I cross the room fast, as if I am possessed, and sit on the edge of the bed.

Her fingers find my gloved ones.

She squeezes tight, like the feeling in my chest. “You’re here,” she whispers, confirming it to herself.

“I’m not going anywhere.” And I think I mean it.

She makes a noise of contentment.

Seconds pass, and she lets go of my hand.

Then she is asleep once more, and I allow myself to slip into bed beside her and hold her close. Maybe, despite all of my schemes, this is the last time.

When I wake, she is gone, and when I head downstairs, desperate to find her, she is sitting at the dining room table with Maude.

Or perhaps “with” is not the correct word, as they are as far apart from one another as possible.

Karia is staring down at her plate of eggs and Maude lights up when she sees me in the doorway, as if I am her relief, despite the ways I hurt her before.

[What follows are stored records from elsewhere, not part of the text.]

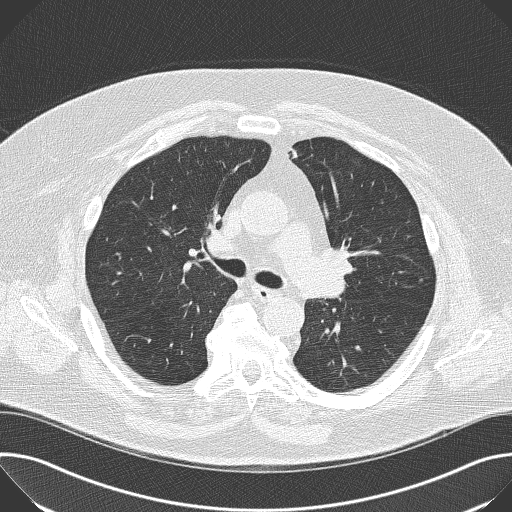
Chest CT (low-dose screening protocol), one axial image; first (baseline) screen; lung window (W 1500 / L -600 HU); 2 mm slice thickness; 512 × 512 image matrix. Male, age 68 years at enrolment.
Lesion marked by an expert reader, bounding box <318,232,372,283> (left, top, right, bottom; pixels). The screening reader recorded 2 non-calcified nodules or masses ≥4 mm on this exam; which of them this box marks is not recorded. Participant outcome: lung cancer diagnosed 638 days after this screen (after the second annual screen) — squamous cell carcinoma, NOS, left upper lobe, poorly differentiated (G3), stage IIB (AJCC 6th edition), 35 mm at pathology.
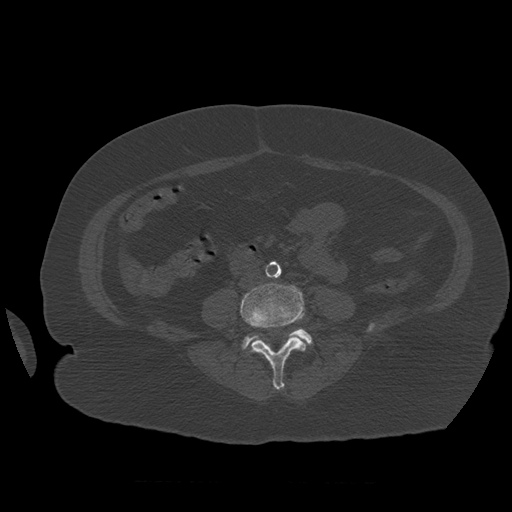
CT including the spine, one axial slice; slice 199 of 399 in the series (ordered by position); reconstruction kernel STANDARD; 120 kVp; bone window (W 1800 / L 400 HU); 512 × 512 image matrix, field of view 404 × 404 mm. Patient age 81 years. From the clinical record (not read from this slice): primary cancer: renal; vertebrae with lytic lesions (as recorded): L1.
Structures marked on this image (semi-automatically segmented with operator editing):
- L4 vertebra: bounding box <240,284,307,390> (left, top, right, bottom; pixels)
- L5 vertebra: <242,329,313,349>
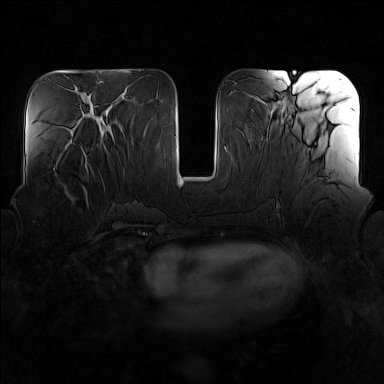
Breast MRI (dynamic contrast-enhanced), one axial slice; slice 63 of 160 in the series (ordered by position); dynamic contrast-enhanced series, time point 2 of 7 at this slice position (early post-contrast); 1.5 T; TE 1.8 ms, TR 5 ms; 1 mm slice thickness; 384 × 384 image matrix, field of view 340 × 340 mm. Female patient.
Structures marked on this image (semi-automatic segmentation, software-assisted and operator-edited):
- enhancing-tissue mask used for the functional tumour volume (all voxels passing the contrast-enhancement thresholds inside the analysis volume; usually the tumour): box from (x=65, y=153) to (x=91, y=194) px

She is in a black dress, her hair braided back, red lipstick on her mouth. “Good morning,” she says with a smile, coffee mug in hand, black nails tapping against the ceramic.

Karia’s eyes narrow and she lifts her chin, shooting her beautiful gaze to me. She loathes this woman who was there for me when I was desperate and seeking in an Internet forum and I needed contact with the outside world to tell me I was not as alone as I felt.

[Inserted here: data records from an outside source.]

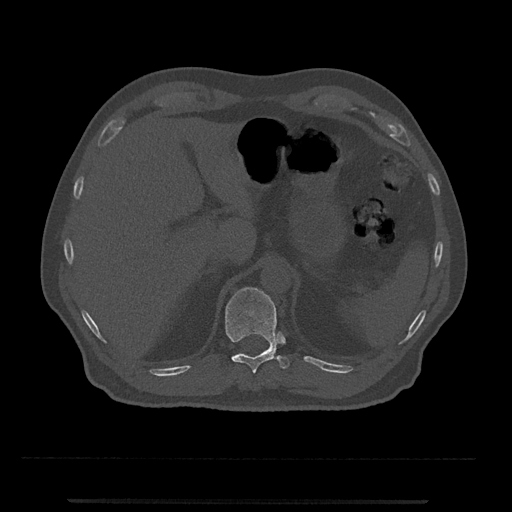
CT including the spine, one axial slice; position 460 of 797 along the scan axis; reconstruction kernel Br40s/3; 120 kVp; bone window (W 1800 / L 400 HU); 0.5 mm slice thickness; 512 × 512 image matrix, field of view 419 × 419 mm. Patient: male, 63 years. From the clinical record (not read from this slice): primary cancer: prostate.
Structures marked on this image (semi-automatically segmented with operator editing):
- T11 vertebra: bounding box <225,287,290,374> (left, top, right, bottom; pixels)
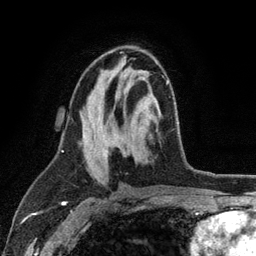
Breast MRI (dynamic contrast-enhanced), one axial slice. Slice 63 of 134 in the series (ordered by position). Cropped to one breast. Dynamic contrast-enhanced series, time point 2 of 6 at this slice position (early post-contrast). 3 T. TE 2.8 ms, TR 7.5 ms. 256 × 256 image matrix, field of view 175 × 175 mm. Female patient.
Annotated regions visible in this slice (semi-automatically segmented with operator editing):
- enhancing-tissue mask used for the functional tumour volume (all voxels passing the contrast-enhancement thresholds inside the analysis volume; usually the tumour): bounding box (x1, y1, x2, y2) in pixels: (103, 76, 169, 161)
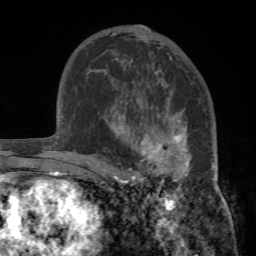
Breast MRI (dynamic contrast-enhanced), one axial slice; slice 46 of 72 in the series (ordered by position); cropped to one breast; dynamic contrast-enhanced series, time point 2 of 7 at this slice position (early post-contrast); 1.5 T; TE 4.2 ms, TR 8.7 ms; 256 × 256 image matrix, field of view 180 × 180 mm. Female patient.
Annotated regions visible in this slice (semi-automatically segmented with operator editing):
- enhancing-tissue mask used for the functional tumour volume (all voxels passing the contrast-enhancement thresholds inside the analysis volume; usually the tumour): bounding box [x1, y1, x2, y2] px = [103, 97, 218, 186]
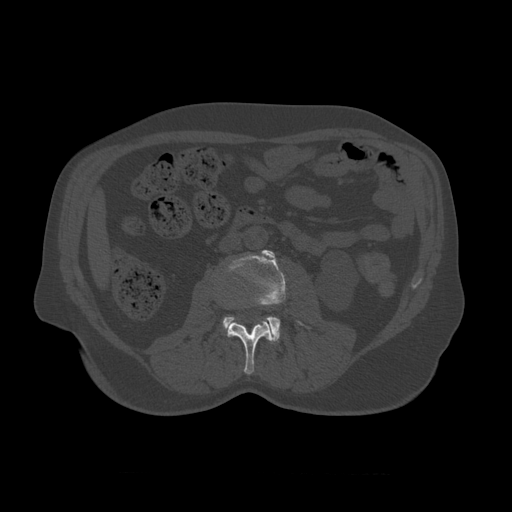
CT including the spine, one axial slice. Slice 319 of 450 in the series (ordered by position). 120 kVp. Bone window (W 1800 / L 400 HU). 512 × 512 image matrix, field of view 405 × 405 mm. Patient age 75 years. From the clinical record (not read from this slice): primary cancer: prostate.
Outlined on this slice (semi-automatic segmentation, software-assisted and operator-edited):
- L2 vertebra: bounding box (x1, y1, x2, y2) in pixels: (225, 304, 274, 375)
- L3 vertebra: (223, 250, 310, 344)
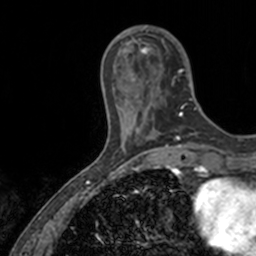
Breast MRI, one axial slice. Position 37 of 160 along the scan axis. Cropped to one breast. Dynamic contrast-enhanced series, time point 2 of 7 at this slice position (early post-contrast). 3 T. TE 1.7 ms, TR 4 ms. 256 × 256 image matrix, field of view 171 × 171 mm. Female patient.
Outlined on this slice (semi-automatically segmented with operator editing):
- enhancing-tissue mask used for the functional tumour volume (all voxels passing the contrast-enhancement thresholds inside the analysis volume; usually the tumour): box from (x=138, y=25) to (x=197, y=117) px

I loathe Cosmo for much the same, just slightly altered.

And so I understand it. But she doesn’t understand how wholly hers I am.

“Karia,” I say first.

This pleases her. She sits up straighter, her blonde hair wavy down her back.

She’s dressed in all black. Pants, long sleeve shirt; they cling to her figure well.

I do not know where she got them from, but it’s…

hot. An image of fucking her with her legs behind her head fills my mind and I have the painful urge to consume her all over again.

Mine. I am starting to believe it now.

I close the space between us and sit down beside her, wrapping my arm around her shoulders and pulling her close. Before I look to Maude, I press a kiss to the top of Karia’s head.

I will never forget what we did. I will never let her go now.

I incline my head to Maude then, and watch her shift on her seat. Perhaps she is uncomfortable, and as grateful as I am to her for the past, and what she has no doubt agreed to do now, I do not care.

The Princess of Writhe is my life.

A shadow appears in the doorway before they can start fighting and my dick can get hard all over again, seeing Karia jealous.

I look up, and Fleet stands there with a lazy smile. His hair is sticking up at all angles and he seems far too excited about the prospect of nearly dying.

“Why did you all agree to this?” Karia asks, and I am glad she did. It does not make sense to me either.

Fleet flashes a wider grin but it’s Maude who answers.

“We know enough about the shadows to want to bring them to the light.”

It is the first words she’s spoken that Karia has not recoiled at.